### Texte de la page
------------------------------------------------------------
Guerre de l’Est : les tireurs des ficelles
A qui profite la guerre de l’Est ? Interrogation pertinente au moment où l’on se prépare à une nouvelle rencontre au sommet, au plan régional, à Nairobi pour ramener la paix en République démocratique du Congo. Si cette rencontre ne répond pas à cette interrogation, elle est vouée à l’échec. Ce serait continuer à tourner en rond et en dérision le peule congolais.
La Communauté internationale se penche à nouveau sur ce « grand malade » qu’est le Congo pour lui administrer une nouvelle thérapeutique. Attitude résultant de la troisième guerre qui sévit actuellement dans le pays avec une situation humanitaire catastrophique.
Initiative encourageante mais qui risque de n’apporter aucune solution durable tant que l’on n’ira pas au fond du problème. C’est-à-dire, s’appesantir sur les causes profondes de toutes ces guerres à répétition. En d’autres termes, dénicher les vrais commanditaires de ces crimes ainsi que les vrais bénéficiaires. D’où la nécessité de répondre à cette interrogation : A qui profite la guerre de l’Est ?
------------------------------------------------------------
### Données sources
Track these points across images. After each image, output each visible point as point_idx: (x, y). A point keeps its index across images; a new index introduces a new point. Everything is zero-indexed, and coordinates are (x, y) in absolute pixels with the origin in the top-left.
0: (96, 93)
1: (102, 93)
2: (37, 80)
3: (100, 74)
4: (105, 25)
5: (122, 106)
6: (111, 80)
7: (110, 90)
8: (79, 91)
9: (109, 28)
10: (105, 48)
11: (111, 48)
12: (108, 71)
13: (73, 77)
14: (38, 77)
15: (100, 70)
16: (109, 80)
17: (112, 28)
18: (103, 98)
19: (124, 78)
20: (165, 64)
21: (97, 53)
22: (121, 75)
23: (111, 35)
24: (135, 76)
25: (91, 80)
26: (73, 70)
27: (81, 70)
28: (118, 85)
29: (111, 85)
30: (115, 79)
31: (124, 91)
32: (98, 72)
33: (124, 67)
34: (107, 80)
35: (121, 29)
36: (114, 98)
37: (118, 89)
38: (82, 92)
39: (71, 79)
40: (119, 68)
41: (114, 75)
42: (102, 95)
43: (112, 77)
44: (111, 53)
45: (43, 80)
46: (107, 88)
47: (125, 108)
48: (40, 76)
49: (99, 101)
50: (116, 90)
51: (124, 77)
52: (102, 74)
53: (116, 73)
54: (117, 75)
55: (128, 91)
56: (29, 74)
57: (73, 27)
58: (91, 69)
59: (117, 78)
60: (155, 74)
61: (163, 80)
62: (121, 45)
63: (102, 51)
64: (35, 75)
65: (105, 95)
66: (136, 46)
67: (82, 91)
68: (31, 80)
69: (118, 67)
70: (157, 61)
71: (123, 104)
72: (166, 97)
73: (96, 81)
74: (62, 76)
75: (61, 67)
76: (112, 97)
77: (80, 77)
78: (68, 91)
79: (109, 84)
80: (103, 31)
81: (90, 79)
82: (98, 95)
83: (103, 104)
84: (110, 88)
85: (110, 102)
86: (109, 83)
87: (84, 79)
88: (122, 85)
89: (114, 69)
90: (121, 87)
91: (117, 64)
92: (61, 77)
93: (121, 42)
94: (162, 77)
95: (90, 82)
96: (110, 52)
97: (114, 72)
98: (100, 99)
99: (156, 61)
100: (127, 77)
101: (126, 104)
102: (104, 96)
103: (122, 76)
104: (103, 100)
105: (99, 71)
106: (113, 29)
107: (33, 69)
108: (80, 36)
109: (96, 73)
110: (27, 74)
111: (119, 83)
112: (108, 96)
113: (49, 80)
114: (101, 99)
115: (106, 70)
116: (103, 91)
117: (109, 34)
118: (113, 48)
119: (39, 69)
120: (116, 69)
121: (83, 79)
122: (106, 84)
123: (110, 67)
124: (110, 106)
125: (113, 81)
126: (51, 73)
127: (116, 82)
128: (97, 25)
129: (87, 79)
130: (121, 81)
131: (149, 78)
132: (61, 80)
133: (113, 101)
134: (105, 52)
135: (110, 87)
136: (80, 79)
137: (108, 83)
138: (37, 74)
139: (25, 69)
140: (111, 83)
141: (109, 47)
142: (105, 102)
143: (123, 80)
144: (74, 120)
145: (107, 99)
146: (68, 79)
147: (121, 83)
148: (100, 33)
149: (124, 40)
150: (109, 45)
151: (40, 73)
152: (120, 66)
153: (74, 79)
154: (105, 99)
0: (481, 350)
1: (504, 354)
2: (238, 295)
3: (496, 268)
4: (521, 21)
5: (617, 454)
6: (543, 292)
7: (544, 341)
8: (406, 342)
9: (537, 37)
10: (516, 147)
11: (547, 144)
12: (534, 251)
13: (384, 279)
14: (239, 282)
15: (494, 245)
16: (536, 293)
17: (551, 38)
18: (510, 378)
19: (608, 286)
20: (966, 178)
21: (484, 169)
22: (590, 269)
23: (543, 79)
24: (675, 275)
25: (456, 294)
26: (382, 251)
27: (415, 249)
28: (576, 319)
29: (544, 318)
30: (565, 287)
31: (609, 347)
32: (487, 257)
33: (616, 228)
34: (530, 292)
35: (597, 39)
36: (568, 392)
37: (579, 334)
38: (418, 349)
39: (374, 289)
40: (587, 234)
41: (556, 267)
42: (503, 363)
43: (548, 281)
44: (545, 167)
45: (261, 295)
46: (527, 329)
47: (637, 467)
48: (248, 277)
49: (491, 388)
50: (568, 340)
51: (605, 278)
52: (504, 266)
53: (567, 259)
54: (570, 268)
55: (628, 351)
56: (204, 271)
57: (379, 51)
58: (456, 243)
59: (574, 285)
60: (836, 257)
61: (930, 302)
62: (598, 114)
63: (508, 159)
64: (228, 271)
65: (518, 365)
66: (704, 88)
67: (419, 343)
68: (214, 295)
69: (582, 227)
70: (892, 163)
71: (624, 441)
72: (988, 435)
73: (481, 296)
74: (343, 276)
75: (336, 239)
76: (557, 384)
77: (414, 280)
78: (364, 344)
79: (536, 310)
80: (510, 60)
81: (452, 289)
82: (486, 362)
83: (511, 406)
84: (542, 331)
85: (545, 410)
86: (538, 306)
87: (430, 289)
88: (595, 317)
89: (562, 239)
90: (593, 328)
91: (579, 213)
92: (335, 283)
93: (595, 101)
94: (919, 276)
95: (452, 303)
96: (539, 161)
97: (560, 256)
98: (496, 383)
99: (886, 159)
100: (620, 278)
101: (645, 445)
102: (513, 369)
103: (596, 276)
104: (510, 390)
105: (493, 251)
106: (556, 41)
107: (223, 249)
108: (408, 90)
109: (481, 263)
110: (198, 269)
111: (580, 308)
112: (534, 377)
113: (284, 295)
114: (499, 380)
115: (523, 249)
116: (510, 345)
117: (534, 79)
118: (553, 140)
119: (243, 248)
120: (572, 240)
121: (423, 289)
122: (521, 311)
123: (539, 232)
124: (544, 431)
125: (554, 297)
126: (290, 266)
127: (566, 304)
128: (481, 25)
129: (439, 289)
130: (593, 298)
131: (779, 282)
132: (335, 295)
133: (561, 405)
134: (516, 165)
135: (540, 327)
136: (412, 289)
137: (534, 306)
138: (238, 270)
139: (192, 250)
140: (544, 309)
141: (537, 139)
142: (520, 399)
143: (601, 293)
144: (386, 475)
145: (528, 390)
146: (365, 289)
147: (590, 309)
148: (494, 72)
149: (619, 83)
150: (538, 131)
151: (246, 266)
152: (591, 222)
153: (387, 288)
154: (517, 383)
------------------------------------------------------------
### Objectif visé
Dans l'article sur la guerre de l'Est, recopiez tout ce qui va de « La Communauté internationale » jusqu'à « interrogation : A qui profite la guerre de l’Est ? », en changeant « Initiative » en « Démarche ».

### Réponse attendue
La Communauté internationale se penche à nouveau sur ce « grand malade » qu’est le Congo pour lui administrer une nouvelle thérapeutique. Attitude résultant de la troisième guerre qui sévit actuellement dans le pays avec une situation humanitaire catastrophique.
Démarche encourageante mais qui risque de n’apporter aucune solution durable tant que l’on n’ira pas au fond du problème. C’est-à-dire, s’appesantir sur les causes profondes de toutes ces guerres à répétition. En d’autres termes, dénicher les vrais commanditaires de ces crimes ainsi que les vrais bénéficiaires. D’où la nécessité de répondre à cette interrogation : A qui profite la guerre de l’Est ?